Accordingly, a complaint regarding non-compliance with paragraph 3(2) in respect of a single ratepayer would be incapable of rendering a demand notice invalid or of causing BID levy otherwise due from that person to become non-payable. That conclusion applied to the concepts of both “total invalidity” and “invalidity in the absence of substantial compliance” with para 3(2). Instead, a possible remedy for a failure to comply with para 3(2) could be an application for judicial review.

(3) If an alternative view were to be taken that a demand for payment of BID levy might be invalid on the grounds of substantial non-compliance with para 3(2), the appellant had been unable to point to prejudice he had suffered flowing therefrom which might be relevant to the provisions dealing with demand notices or liability to pay BID levy in the present case.

(4) Only if para 4(1)(a) of Schedule 4 to the 2004 Regulations were to construed to include non-compliance with para 3(2) could the issue arise whether the respondent’s non-compliance in this case was caused by a mistake within the meaning of para 4(1)(b). However, there was no basis for criticising the district judge’s finding on that point as being wrong in law. The legislation did not qualify mistake so as to restrict that word to errors of fact, or to exclude an error of law in the application of the provisions in Schedule 4 for the supply of information under para 3(2).
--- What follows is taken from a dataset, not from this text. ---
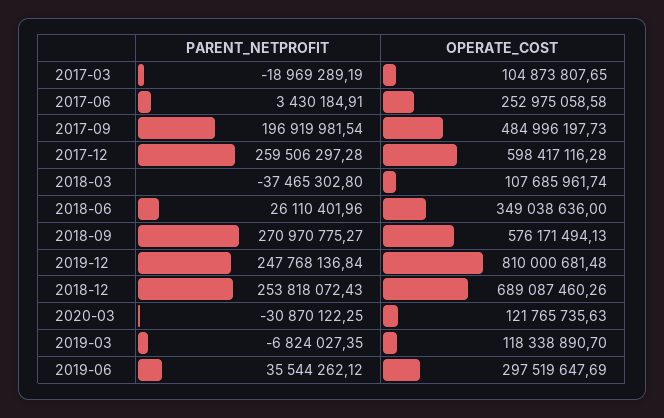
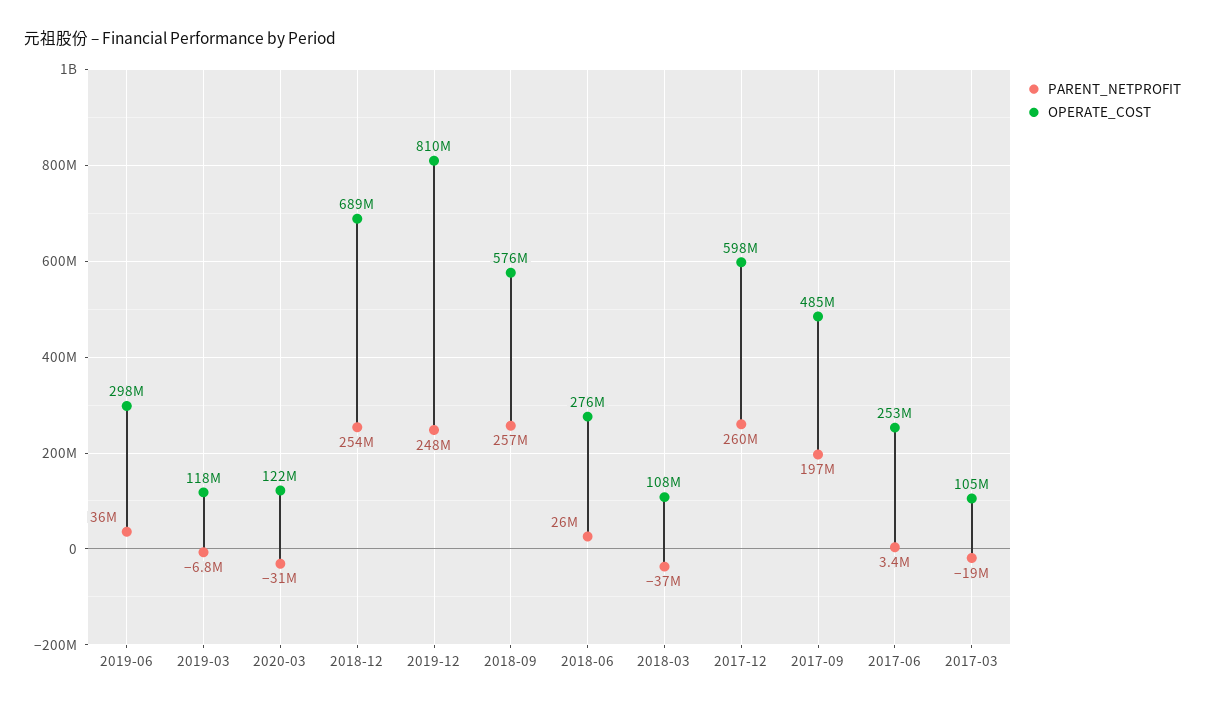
OPERATE_COST, 2018-06: 349038636 -> 276000000
PARENT_NETPROFIT, 2018-09: 270970775.27 -> 257000000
The district judge found that there was no evidence of any deliberate attempt to breach or circumvent the legislation, a finding to which there had been no challenge. Accordingly, the appellant was obliged to pay the BID levy.

W Robert Griffiths QC and Nicola Strachan (instructed by Clarks Legal LLP) appeared for the appellant; Asa Jack Tolson (instructed by Camden London Borough Council) appeared for the respondent.